Pdf is stored in \tmp\Project0\Arrest*.pdf .
Modules: Created the following module
1.Download the data : Where pdf is downloaded from the url "http://normanpd.normanok.gov/filebrowser_download/657/2019-02-16%20Daily%20Arrest%20Summary.pdf".
Also downloaded various dates of the pdf for training. url extraction was similar to the extraction from assignment0 and was very helpful
2.Extract the fields : Tried various functions to extract data from pdf but resulted in poorly formated data.
So solved it using "re package". Regular expression makes it easier. It was a hard part.
It has various complications like missing values and multiline values.
Each row was extracted using ';' and the each field is extrated via regular expression.
3 columns arrestee location, offence and arrestee was hard to seperate. but using regular expression it was easier.
3.Create a SQLite database to store the data named normanpd.db. It takes 9 fields.
4.Insert into SQLite table : from the previous module extacted the table and inserted records into the table arrets by combining data from incidents..

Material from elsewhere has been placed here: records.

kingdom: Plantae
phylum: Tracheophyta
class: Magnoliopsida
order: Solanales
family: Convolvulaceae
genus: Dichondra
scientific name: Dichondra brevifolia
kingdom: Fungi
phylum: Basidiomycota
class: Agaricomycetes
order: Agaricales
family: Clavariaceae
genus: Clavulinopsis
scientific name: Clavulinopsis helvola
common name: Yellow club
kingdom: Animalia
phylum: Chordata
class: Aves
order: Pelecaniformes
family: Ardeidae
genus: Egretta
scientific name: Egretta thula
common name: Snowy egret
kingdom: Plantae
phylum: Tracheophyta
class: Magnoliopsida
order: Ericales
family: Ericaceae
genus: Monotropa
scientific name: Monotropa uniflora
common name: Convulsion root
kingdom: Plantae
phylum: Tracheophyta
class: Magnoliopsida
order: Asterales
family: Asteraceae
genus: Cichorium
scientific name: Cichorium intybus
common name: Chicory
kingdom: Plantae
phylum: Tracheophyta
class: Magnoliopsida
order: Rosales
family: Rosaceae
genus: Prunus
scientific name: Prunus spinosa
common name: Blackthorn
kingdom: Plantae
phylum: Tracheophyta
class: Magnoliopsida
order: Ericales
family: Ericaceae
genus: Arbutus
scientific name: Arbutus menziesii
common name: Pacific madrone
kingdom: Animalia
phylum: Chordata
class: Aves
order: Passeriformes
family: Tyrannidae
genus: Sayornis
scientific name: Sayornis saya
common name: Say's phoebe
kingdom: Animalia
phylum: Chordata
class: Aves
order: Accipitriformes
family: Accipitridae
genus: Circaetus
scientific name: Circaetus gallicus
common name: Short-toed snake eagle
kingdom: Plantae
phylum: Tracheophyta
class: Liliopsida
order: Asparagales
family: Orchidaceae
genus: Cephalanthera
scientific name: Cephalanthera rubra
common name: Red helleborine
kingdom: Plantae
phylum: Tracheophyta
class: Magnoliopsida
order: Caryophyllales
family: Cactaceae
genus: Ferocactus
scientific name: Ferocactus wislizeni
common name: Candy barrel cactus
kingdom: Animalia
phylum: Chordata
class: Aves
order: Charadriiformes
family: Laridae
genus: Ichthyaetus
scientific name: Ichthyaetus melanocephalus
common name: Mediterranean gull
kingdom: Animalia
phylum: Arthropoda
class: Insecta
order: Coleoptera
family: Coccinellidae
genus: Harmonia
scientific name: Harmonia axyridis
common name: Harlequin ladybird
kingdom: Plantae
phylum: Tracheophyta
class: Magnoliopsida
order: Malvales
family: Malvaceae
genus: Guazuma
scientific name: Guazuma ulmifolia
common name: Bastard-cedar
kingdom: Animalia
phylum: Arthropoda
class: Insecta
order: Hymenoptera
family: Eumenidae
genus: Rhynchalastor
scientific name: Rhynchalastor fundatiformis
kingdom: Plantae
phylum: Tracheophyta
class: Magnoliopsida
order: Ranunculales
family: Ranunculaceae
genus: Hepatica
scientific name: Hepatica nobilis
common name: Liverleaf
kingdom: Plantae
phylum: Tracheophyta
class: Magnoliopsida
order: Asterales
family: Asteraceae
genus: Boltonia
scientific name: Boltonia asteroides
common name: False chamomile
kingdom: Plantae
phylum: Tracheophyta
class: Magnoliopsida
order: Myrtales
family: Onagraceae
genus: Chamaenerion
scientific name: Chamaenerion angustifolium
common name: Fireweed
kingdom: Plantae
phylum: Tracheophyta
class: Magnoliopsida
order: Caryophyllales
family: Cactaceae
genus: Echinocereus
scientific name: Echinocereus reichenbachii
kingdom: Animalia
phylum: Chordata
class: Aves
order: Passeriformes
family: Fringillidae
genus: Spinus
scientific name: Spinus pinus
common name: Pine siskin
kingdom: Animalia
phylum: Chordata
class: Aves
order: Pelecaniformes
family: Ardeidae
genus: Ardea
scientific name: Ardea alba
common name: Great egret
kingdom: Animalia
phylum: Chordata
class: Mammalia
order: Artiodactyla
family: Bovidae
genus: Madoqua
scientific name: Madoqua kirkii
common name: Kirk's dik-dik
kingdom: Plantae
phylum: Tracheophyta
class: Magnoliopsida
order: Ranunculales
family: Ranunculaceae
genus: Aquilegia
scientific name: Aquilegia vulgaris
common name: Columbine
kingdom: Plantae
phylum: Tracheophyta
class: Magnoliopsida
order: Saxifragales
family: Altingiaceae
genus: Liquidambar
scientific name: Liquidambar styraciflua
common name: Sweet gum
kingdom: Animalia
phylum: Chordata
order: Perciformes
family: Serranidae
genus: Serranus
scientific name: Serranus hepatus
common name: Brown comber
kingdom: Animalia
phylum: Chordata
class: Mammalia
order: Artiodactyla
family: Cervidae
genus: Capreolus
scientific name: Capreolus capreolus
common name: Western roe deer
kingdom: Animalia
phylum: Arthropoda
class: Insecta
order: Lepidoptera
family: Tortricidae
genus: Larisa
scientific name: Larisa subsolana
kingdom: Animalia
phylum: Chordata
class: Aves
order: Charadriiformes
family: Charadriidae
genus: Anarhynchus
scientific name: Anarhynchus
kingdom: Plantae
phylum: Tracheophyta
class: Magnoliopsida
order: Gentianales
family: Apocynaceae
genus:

5.Random arrest : Returned one random arrest by querying the database by seperating each fields with thorn symbol.
6.Multiple status : Added one more module to print multiple random queries from the database
Test cases: Unit testing is done for every module
* Test case 1: To check url fetch it was implemented. [Warning : it might not work if the url containing the page expired.]
* Test case 2: This test will check Each fields are extracted from the pdf and missing values,cleaning are handled properly.
* Test case 3: Verifies the creation of the database.
* Test case 4: This one verifies that no. of incidents is equal to no. of data in the database thus ensuring every row is inserted properly.
* Test case 5: To verify the status module is displayting random results.
Reference:
"http://normanpd.normanok.gov/content/daily-activity" - from which the website was downloaded.
"https://docs.python.org" - Used the website for python usage.
Used assignment0's test modules to construct testcases.